The other night a good friend, Joel Martin (genius pianist & composer IMHO) came over and I played him the Michael Jackson solo guitar tribute CD I have been working on. I had not listened for a few weeks, in order to give my ears a rest.

Magically – everything that sounded like a “blemish” or imperfection to me when I listened to it over and over in the studio – vanished and what was “front and center” was melody, groove and tone. With fresh ears, I got to enjoy the big picture. What’s really nice, is that if I like it, I have confidence that others will too! 🙂

During the recording process, I had my trusted team listening to my MJ takes – 3 musicians and 2 engineers. All of them have great ears and recording experience, giving me their input on which takes grooved best, which takes had “life” and even advised on the order of the songs. They helped see the big picture in case I was focused on details like quieting clicks and scrapes! 🙂

If you are recording yourself, or even preparing for a show – find someone whose opinion you truly trust, and let them give you input on how to improve. They may give you some very interesting advice. You may be looking at the detail of the “pinky finger “, and they’ll gently remind you of the big picture – “the Sistine Chapel.”

The Bandstand is Sacred

By Adam Rafferty 4 Comments

Last night I played one of my venues in Austria that I first played 14 years ago…it’s a modest place….just a schnitzel, beer and good time music spot for touring acts.

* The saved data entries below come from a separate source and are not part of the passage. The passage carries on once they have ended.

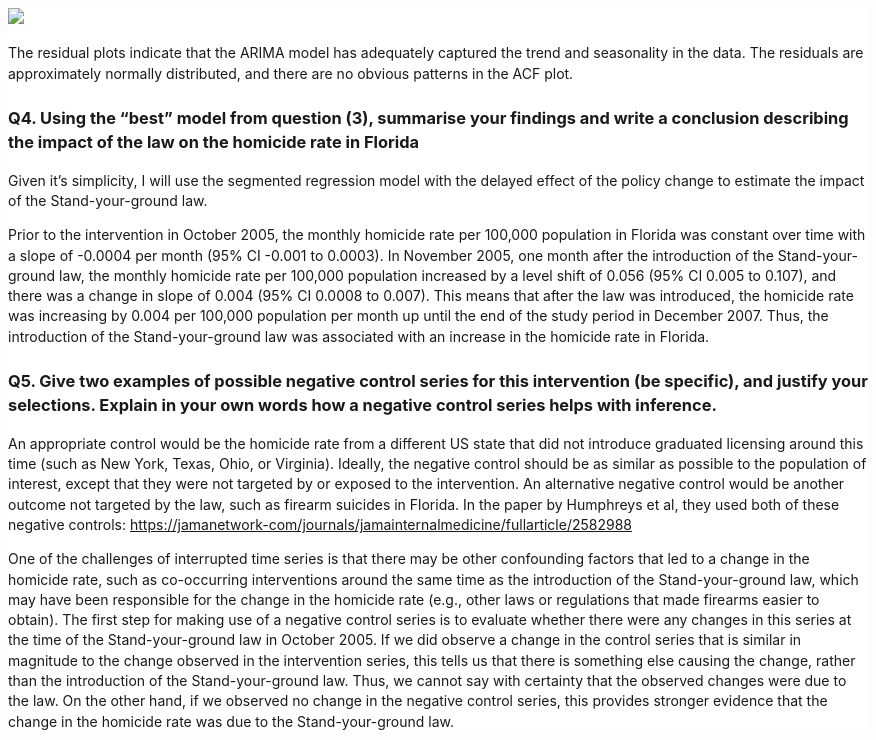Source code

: ![](submission_files/figure-gfm/unnamed-chunk-3-1.png)

The residual plots indicate that the ARIMA model has adequately captured
the trend and seasonality in the data. The residuals are approximately
normally distributed, and there are no obvious patterns in the ACF plot.

### Q4. Using the “best” model from question (3), summarise your findings and write a conclusion describing the impact of the law on the homicide rate in Florida

Given it’s simplicity, I will use the segmented regression model with
the delayed effect of the policy change to estimate the impact of the
Stand-your-ground law.

Prior to the intervention in October 2005, the monthly homicide rate per
100,000 population in Florida was constant over time with a slope of
-0.0004 per month (95% CI -0.001 to 0.0003). In November 2005, one month
after the introduction of the Stand-your-ground law, the monthly
homicide rate per 100,000 population increased by a level shift of 0.056
(95% CI 0.005 to 0.107), and there was a change in slope of 0.004 (95%
CI 0.0008 to 0.007). This means that after the law was introduced, the
homicide rate was increasing by 0.004 per 100,000 population per month
up until the end of the study period in December 2007. Thus, the
introduction of the Stand-your-ground law was associated with an
increase in the homicide rate in Florida.

### Q5. Give two examples of possible negative control series for this intervention (be specific), and justify your selections. Explain in your own words how a negative control series helps with inference.

An appropriate control would be the homicide rate from a different US
state that did not introduce graduated licensing around this time (such
as New York, Texas, Ohio, or Virginia). Ideally, the negative control
should be as similar as possible to the population of interest, except
that they were not targeted by or exposed to the intervention. An
alternative negative control would be another outcome not targeted by
the law, such as firearm suicides in Florida. In the paper by Humphreys
et al, they used both of these negative controls:
<https://jamanetwork-com/journals/jamainternalmedicine/fullarticle/2582988>

One of the challenges of interrupted time series is that there may be
other confounding factors that led to a change in the homicide rate,
such as co-occurring interventions around the same time as the
introduction of the Stand-your-ground law, which may have been
responsible for the change in the homicide rate (e.g., other laws or
regulations that made firearms easier to obtain). The first step for
making use of a negative control series is to evaluate whether there
were any changes in this series at the time of the Stand-your-ground law
in October 2005. If we did observe a change in the control series that
is similar in magnitude to the change observed in the intervention
series, this tells us that there is something else causing the change,
rather than the introduction of the Stand-your-ground law. Thus, we
cannot say with certainty that the observed changes were due to the law.
On the other hand, if we observed no change in the negative control
series, this provides stronger evidence that the change in the homicide
rate was due to the Stand-your-ground law.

It’s insane to think I stepped in that same room 14 years ago on my first European tour!

In preparation for last night’s gig, I made a list in the hotel of a bunch of tunes I either have not played recently, have not played yet, or new ones I wanted to try out.

My attitude for a moment, was that since this wasn’t a “serious” concert hall gig I could try things out and experiment.

But wait – there’s a flaw in that kind of thought…because that’s like saying “these people” in the audience don’t matter as much as “other people” in a concert hall.

Basically that’s like saying “you don’t matter”. What if you were one of the people at last night’s show, and what if I took that attitude?

As the place filled up, I saw longtime fans and friends in the room and knew they came for a great show. My adrenaline started pumping. I often think of the Billy Joel lyric to Piano Man – “he (the bartender) knows that it’s me they’ve been coming to see, to forget about life for a while.”

Like a bull that sees a red cape waving, when I see an audience, I know there is no holding back, there are no more excuses, there is nothing short of giving 10,000%! Life is not a rehearsal. Bullshit walks. Excuse my French.

The stage is the final destination for which all the sacrifices, hard work and practice hours have been put in. To squander it on “trying something” instead of really “doing something” is a waste IMHO. This is where the world class performance goes down. Not sometime in the future – but RIGHT NOW.

By the 3rd tune in to my first set, the sweat was dripping, I was soaked. I saw people out there grooving. I pulled out all the stops…humor, beatbox, chops, beauty of sound and a blues feel from hell. Of course I played the heaviest and sweatiest groove I could muster up.

I take no prisoners…I play as if it’s my last gig on planet earth, and I give thanks each and every time for the opportunity to have this blessed life of playing music. When I finish the gig and take bows, I give thanks to God, The Universe, my musical fathers and the audience again and again.

Slam dunks baby – in your face! 🙂 That’s the attitude.

What a night it was…it felt so good, so right to give give give to the audience, to bring these people joy, and it was a magical night.

And then I thought back to my mentor, Mike Longo and all the other jazz mentors…and they always said that “The Bandstand is Sacred”. Now I understand even more what he meant.

Being on the bandstand means it is time to “hit” – not to try things, not to experiment, not to give anything short of 100%, ever.

Every gig counts.
Every time you play music it counts.
Every one who listens to you counts – the most!

Music is as “serious as a heart attack”. If you are not serious about it, move over – because I am, and I’ll run you over.

The Bandstand is Sacred

I’m glad it was taught to me, over and over – and I am glad I remembered that last night.